== Page excerpt

With former manager Phil Mogg watching stage-side, The Quireboys were the perfect act to kick-start Day #2 on the Main Stage. “Good afternoon, let me see you raise your glasses in their air,” cried the irrepressible Spike, slurring: “If you clap your hands, Guy Griffin will by you all a drink.” Having dedicated the excellent ‘I Don’t Love You Anymore’ to fallen snooker ace Hurricane Higgins, ex-guitarist Guy Bailey (“Yes, he’s still alive!” giggled Spike) joined in for the final singalong of ‘Seven O’Clock’.
My heart went out to UFO, whose set was plagued by equipment problems. No sooner had Monsewer Mogg vowed to cut down on the chatter and squeeze in as many tunes as possible than Vinnie Moore’s guitar gave up and died during the intro to ‘Only You Can Rock Me’. “You see, this is why we never made it onto The X Factor,” remarked Phil drily. But with roadies running around everywhere, a minute became two, then five, then six, and one began to fear the problem would not be fixed. Not so, thankfully. But with the guitar continuing to drop in and out of the mix, the band had to somehow nurse their set over the finishing line. Mogg crossed his fingers theatrically towards the audience as Moore prepared to launch into ‘Rock Bottom’s legendary guitar solo, and when the sound failed once more the guitarist quite rightly threw his hands in the air. Aside from the gremlins, the injustice was two-fold. Why on earth were a band of UFO’s quality and popularity so low on the bill? Let’s have them back next year to show what they can **really** do.

====

### What you have to do
Reproduce the passage of the festival review between "With former manager" and "of ‘Seven O’Clock’.", inclusive.

== Dataset entries

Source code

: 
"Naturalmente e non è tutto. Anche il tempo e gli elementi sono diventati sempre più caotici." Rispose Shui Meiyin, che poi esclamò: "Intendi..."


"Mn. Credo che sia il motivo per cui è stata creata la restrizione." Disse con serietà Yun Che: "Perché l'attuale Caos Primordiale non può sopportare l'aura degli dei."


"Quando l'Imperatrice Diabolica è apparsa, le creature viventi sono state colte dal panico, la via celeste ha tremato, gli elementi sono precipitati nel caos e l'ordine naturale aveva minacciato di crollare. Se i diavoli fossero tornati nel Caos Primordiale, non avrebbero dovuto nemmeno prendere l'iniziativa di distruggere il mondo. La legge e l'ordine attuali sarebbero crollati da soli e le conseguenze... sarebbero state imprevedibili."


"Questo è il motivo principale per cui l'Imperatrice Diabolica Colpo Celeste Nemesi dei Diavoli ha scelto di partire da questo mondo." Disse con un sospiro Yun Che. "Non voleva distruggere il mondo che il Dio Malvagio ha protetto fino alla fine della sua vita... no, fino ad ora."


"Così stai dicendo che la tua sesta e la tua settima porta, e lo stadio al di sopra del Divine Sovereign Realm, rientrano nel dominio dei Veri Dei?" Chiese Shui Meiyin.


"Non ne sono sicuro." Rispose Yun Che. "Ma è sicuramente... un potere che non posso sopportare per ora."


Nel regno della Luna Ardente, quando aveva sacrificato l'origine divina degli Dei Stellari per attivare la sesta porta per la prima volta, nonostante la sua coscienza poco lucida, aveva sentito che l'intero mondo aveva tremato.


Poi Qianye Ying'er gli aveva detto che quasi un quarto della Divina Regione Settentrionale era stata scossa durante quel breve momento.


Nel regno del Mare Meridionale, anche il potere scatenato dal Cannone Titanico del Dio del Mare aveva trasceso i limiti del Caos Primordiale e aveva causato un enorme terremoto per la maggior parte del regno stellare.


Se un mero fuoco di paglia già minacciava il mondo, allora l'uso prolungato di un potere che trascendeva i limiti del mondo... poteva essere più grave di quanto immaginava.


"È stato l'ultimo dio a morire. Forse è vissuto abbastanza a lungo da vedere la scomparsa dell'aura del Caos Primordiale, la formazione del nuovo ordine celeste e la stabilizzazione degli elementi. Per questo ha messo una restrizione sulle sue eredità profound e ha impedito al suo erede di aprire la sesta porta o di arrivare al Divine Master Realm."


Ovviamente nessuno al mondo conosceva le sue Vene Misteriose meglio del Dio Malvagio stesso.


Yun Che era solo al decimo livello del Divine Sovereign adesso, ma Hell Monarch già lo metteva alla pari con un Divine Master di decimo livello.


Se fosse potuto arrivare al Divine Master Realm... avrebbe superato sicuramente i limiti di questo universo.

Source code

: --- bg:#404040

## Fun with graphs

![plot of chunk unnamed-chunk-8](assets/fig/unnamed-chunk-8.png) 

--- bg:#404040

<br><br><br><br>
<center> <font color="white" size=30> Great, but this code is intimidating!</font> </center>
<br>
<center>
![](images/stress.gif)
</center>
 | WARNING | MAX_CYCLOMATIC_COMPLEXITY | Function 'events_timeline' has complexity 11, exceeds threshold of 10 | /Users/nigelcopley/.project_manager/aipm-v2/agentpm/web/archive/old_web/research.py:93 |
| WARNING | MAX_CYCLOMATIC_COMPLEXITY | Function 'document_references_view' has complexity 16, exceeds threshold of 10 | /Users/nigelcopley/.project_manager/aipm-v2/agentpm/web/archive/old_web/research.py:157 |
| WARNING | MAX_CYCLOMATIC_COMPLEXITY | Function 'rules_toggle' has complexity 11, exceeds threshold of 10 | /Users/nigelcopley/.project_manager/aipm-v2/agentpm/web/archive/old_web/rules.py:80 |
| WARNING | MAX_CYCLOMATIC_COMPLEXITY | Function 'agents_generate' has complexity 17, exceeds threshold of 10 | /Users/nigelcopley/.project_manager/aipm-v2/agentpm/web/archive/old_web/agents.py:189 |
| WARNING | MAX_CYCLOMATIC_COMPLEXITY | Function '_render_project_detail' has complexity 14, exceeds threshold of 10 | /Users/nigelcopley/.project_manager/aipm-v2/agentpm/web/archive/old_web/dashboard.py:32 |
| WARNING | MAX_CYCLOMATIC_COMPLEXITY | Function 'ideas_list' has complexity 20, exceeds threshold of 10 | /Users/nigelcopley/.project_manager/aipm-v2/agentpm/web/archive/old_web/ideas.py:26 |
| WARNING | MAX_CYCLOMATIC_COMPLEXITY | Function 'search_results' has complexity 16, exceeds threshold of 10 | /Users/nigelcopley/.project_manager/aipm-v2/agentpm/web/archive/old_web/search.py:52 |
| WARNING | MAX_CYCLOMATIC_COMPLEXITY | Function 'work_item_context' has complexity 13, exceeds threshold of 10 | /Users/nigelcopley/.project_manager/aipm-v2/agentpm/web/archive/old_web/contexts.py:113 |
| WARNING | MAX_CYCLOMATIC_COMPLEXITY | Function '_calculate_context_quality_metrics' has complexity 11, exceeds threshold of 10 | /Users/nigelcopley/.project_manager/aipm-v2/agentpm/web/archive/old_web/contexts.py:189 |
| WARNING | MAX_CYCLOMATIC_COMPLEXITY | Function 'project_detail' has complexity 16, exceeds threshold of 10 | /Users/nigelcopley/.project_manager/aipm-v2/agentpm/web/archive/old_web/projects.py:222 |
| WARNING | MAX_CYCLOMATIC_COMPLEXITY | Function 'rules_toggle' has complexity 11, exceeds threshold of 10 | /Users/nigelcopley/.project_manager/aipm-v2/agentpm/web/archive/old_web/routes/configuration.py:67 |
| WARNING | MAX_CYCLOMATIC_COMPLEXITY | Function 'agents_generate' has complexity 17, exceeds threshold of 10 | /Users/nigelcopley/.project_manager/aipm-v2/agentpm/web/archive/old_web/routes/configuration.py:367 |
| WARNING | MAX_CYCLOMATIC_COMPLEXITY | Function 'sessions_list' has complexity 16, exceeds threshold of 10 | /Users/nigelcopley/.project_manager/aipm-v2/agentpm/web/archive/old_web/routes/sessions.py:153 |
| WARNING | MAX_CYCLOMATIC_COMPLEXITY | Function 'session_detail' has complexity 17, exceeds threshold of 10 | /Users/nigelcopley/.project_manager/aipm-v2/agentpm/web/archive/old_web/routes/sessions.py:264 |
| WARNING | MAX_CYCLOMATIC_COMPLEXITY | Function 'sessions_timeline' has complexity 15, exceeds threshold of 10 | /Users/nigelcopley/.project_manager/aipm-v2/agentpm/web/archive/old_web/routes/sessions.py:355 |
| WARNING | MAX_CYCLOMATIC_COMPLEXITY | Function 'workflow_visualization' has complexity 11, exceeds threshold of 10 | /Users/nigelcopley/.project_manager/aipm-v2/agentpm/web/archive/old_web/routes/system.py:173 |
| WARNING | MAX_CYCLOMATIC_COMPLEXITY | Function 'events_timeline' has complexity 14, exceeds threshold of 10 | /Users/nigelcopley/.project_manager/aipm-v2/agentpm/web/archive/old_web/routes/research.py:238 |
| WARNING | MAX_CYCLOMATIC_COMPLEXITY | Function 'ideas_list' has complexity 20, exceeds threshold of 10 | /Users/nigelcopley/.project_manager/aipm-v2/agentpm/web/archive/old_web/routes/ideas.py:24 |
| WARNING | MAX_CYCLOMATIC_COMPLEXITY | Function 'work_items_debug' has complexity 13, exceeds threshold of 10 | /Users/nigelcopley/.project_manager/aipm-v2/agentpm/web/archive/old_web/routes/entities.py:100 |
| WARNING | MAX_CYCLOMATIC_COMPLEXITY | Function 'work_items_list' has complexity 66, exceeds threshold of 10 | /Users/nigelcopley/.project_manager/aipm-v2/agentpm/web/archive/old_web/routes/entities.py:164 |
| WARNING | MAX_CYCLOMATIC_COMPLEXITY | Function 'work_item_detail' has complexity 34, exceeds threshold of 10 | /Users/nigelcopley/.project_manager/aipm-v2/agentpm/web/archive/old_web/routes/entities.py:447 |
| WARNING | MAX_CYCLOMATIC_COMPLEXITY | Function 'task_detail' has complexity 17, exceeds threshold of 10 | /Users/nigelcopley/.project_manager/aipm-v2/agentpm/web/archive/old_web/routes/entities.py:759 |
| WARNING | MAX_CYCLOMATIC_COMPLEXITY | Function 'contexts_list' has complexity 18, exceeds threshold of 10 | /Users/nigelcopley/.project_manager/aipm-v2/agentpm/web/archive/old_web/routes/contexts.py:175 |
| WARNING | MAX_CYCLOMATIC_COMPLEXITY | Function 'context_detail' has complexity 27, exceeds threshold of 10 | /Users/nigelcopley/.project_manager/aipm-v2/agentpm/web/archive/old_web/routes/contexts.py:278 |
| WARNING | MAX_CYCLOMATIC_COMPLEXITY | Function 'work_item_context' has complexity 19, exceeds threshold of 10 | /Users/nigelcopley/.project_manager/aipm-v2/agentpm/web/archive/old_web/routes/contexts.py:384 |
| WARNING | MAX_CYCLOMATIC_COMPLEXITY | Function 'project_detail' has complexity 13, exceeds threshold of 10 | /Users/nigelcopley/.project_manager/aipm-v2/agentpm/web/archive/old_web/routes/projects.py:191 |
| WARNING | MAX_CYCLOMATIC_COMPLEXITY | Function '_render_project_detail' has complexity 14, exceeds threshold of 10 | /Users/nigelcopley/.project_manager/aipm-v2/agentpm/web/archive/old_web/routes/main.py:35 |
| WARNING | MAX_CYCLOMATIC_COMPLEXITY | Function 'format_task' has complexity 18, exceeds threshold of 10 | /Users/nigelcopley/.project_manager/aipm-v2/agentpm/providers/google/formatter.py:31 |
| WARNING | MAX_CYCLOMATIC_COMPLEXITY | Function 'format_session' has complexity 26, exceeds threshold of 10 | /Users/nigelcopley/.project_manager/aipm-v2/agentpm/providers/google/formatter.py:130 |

====

### Solution to this problem
With former manager Phil Mogg watching stage-side, The Quireboys were the perfect act to kick-start Day #2 on the Main Stage. “Good afternoon, let me see you raise your glasses in their air,” cried the irrepressible Spike, slurring: “If you clap your hands, Guy Griffin will by you all a drink.” Having dedicated the excellent ‘I Don’t Love You Anymore’ to fallen snooker ace Hurricane Higgins, ex-guitarist Guy Bailey (“Yes, he’s still alive!” giggled Spike) joined in for the final singalong of ‘Seven O’Clock’.